Imaginons que l’on remette en cause l’existence de divisions naturelles dans le monde et que l’on affirme : « Tout dépend du langage ». Une telle sentence aurait la curieuse conséquence d’avoir à chercher à l’intérieur du langage même des renseignements sur la structure du monde. Le langage s’octroierait alors le pouvoir de « découper » la réalité. C’est alors que le caractère arbitraire et conventionnel du langage produirait son plus curieux effet : les éléments de la réalité sont arbitraires et conventionnels.

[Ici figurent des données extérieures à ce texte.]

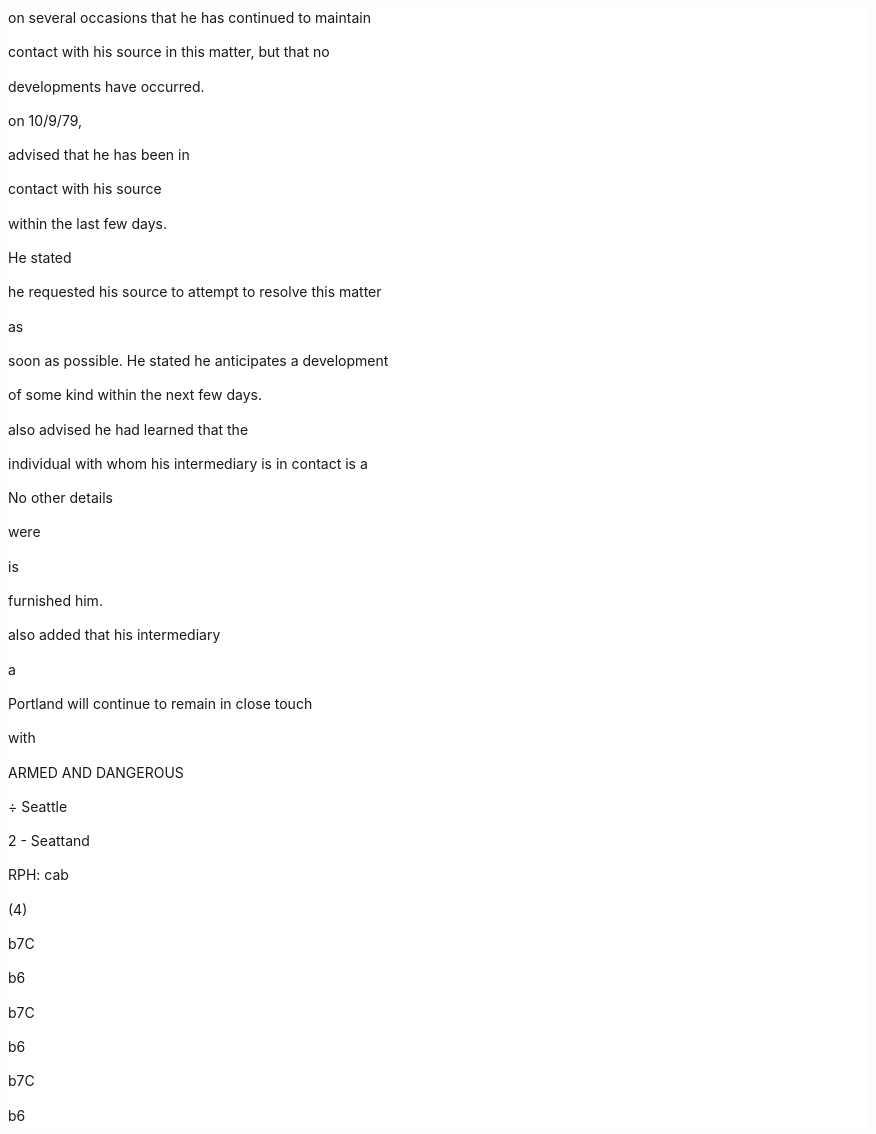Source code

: on several occasions that he has continued to maintain

contact with his source in this matter, but that no

developments have occurred.

on 10/9/79,

advised that he has been in

contact with his source

within the last few days.

He stated

he requested his source to attempt to resolve this matter

as

soon as possible. He stated he anticipates a development

of some kind within the next few days.

also advised he had learned that the

individual with whom his intermediary is in contact is a

No other details

were

is

furnished him.

also added that his intermediary

a

Portland will continue to remain in close touch

with

ARMED AND DANGEROUS

÷ Seattle

2 - Seattand

RPH: cab

(4)

b7C

b6

b7C

b6

b7C

b6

On pourrait aussi rechercher quelles conséquences un tel décret, qui affirme que le monde en dehors du langage dépend du langage, pourrait produire quant à l’ontologie du langage lui-même ! Ma table de travail deviendra alors très vite suspecte, mais que dire du désert et des montagnes ! Quant aux électrons, entités que l’on ne peut même pas localiser, ils ne seraient plus qu’un pur produit de nos théories physiques ? Les morphèmes ou les syllabes, par contre, seraient mises bizarrement à l’abri du doute. En effet, quand le monde est une construction du langage, ce dernier se met à l’écart du monde. Autrement dit, l’existence de ma table de travail, du désert, des montagnes, des électrons… dépendrait d’entités abstraites. Pour éviter cette conséquence, le langage lui-même devra être lui-même considéré comme quelque chose de concret. Dans ce cas-là, il ne pourrait pas s’exempter du genre de dépendance qui fait peser aux autres entités concrètes.

Le point de vue ontologique apparaît donc, dans le travail métaphysique, comme un point de vue inévitable.

 

Références :

  • HEIL, J. (2003) From an Ontological Point of View, Oxford: Oxford University Press.